Não adoecem mas os vírus deixam “impressões digitais” moleculares no sangue. Rara defesa natural será base para tratamento antiviral universal.
Um pequeno grupo de pessoas parece ser naturalmente imune a todos os vírus, e os cientistas estão agora a tentar replicar esta capacidade extraordinária.
Há 15 anos, o imunologista Dusan Bogunovic descobriu que alguns pacientes tinham uma mutação genética rara que desativava um regulador imunitário chamado ISG15.
Embora esta mutação os tornasse mais vulneráveis a certas infeções bacterianas, parecia também protegê-los de todos os vírus estudados, incluindo a gripe, a COVID-19, o sarampo e a varicela.
Uma análise mais aprofundada revelou que, embora estas pessoas não adoecessem, os vírus deixavam “impressões digitais” moleculares no seu sangue. Bogunovic, atualmente professor na Universidade de Columbia, percebeu que compreender esta rara defesa natural poderia servir de base para um tratamento antiviral universal.

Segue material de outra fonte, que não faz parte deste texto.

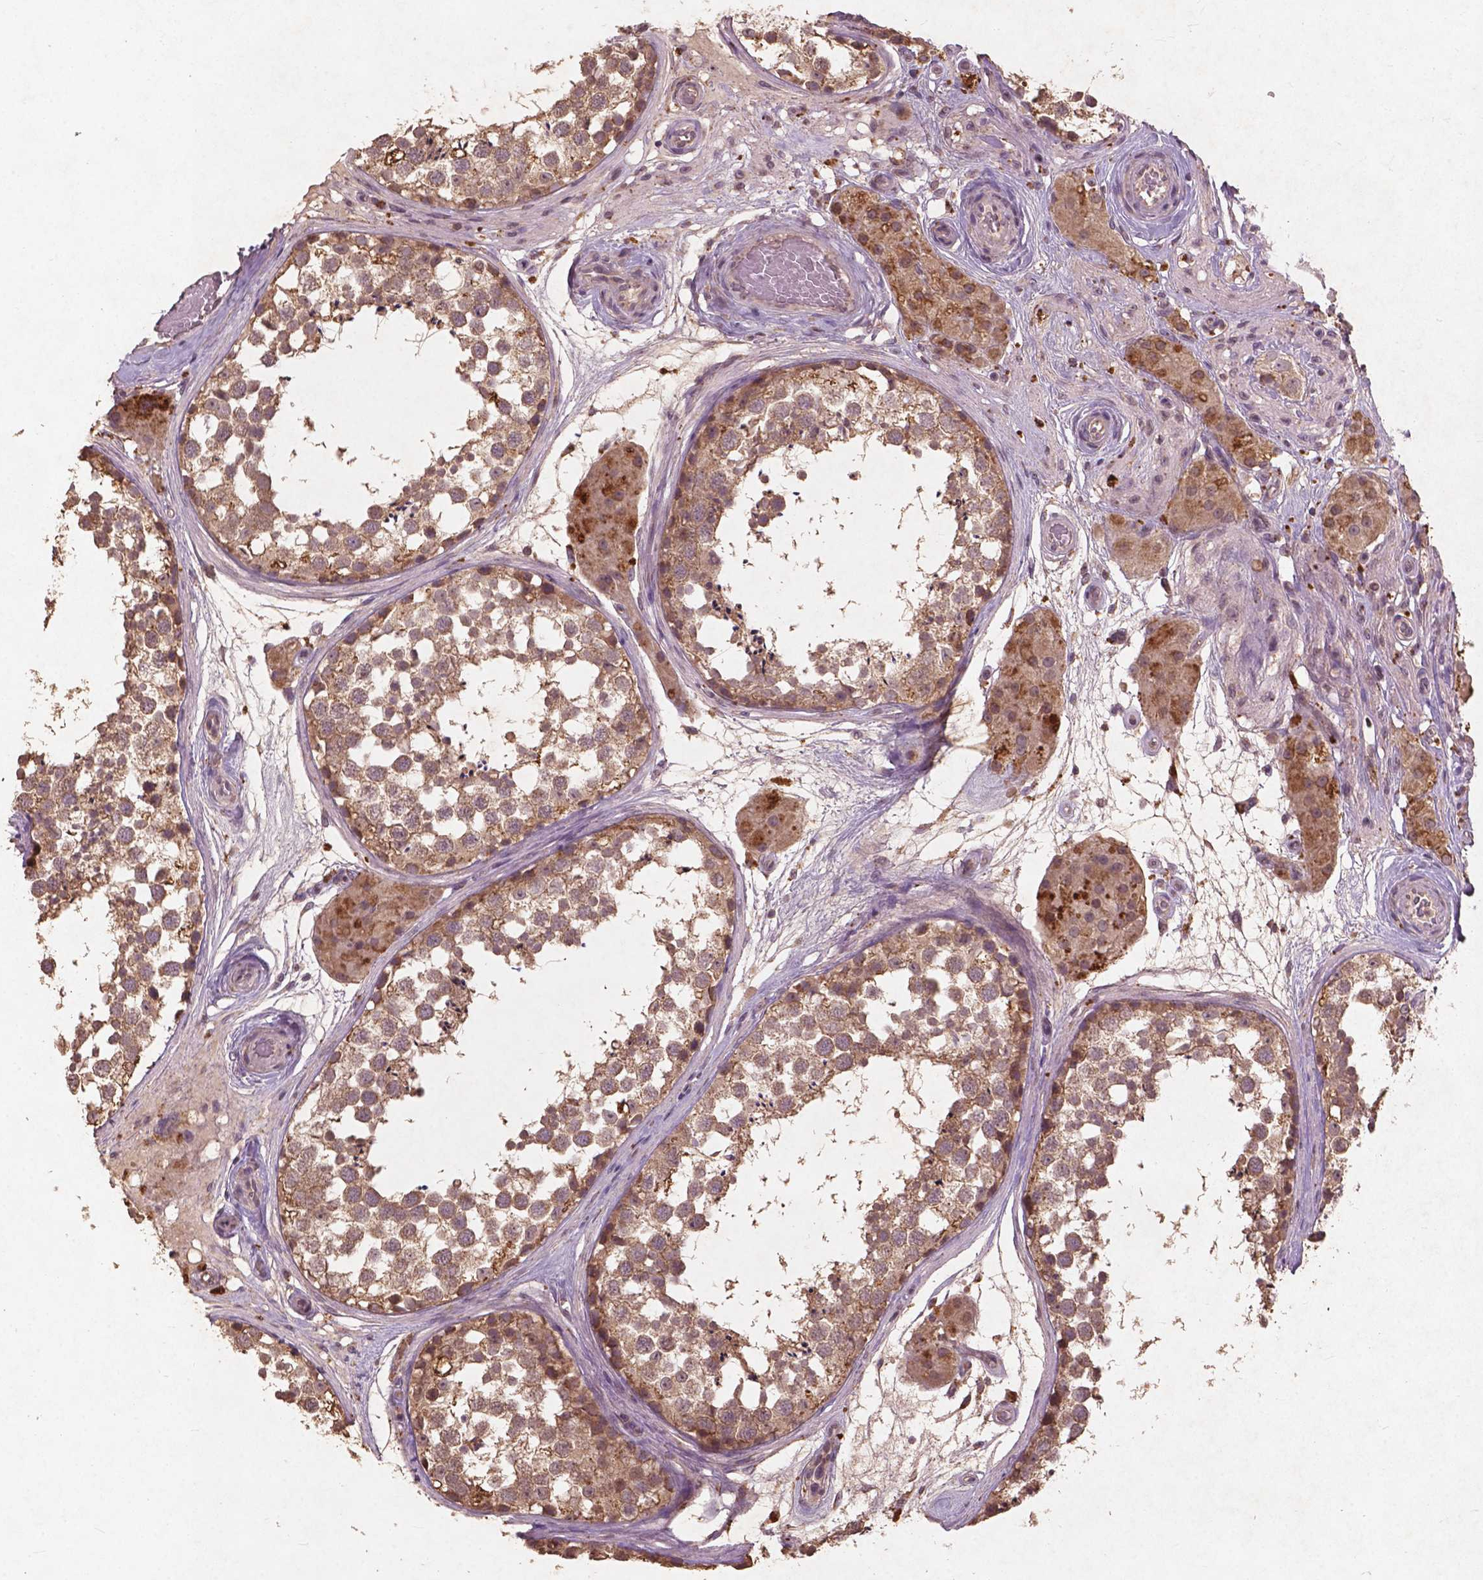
{"staining": {"intensity": "moderate", "quantity": ">75%", "location": "cytoplasmic/membranous"}, "tissue": "testis", "cell_type": "Cells in seminiferous ducts", "image_type": "normal", "snomed": [{"axis": "morphology", "description": "Normal tissue, NOS"}, {"axis": "morphology", "description": "Seminoma, NOS"}, {"axis": "topography", "description": "Testis"}], "caption": "Moderate cytoplasmic/membranous positivity is identified in approximately >75% of cells in seminiferous ducts in normal testis. (brown staining indicates protein expression, while blue staining denotes nuclei).", "gene": "ST6GALNAC5", "patient": {"sex": "male", "age": 65}}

Nas pessoas com deficiência de ISG15, o sistema imunitário funciona num estado constante de alerta antiviral de baixa intensidade, lembra o ZME Science.
Normalmente, o organismo aplica “travões” às respostas imunitárias, mas nestes pacientes algumas proteínas de combate a vírus permanecem ativas, prevenindo infeções sem provocar inflamação excessiva.
Estudos laboratoriais revelaram uma ativação modesta mas persistente de certos genes estimulados por interferão (ISGs).
De mais de 500 ISGs que o corpo pode produzir, os investigadores identificaram um núcleo de 10 proteínas responsáveis por efeitos antivirais robustos.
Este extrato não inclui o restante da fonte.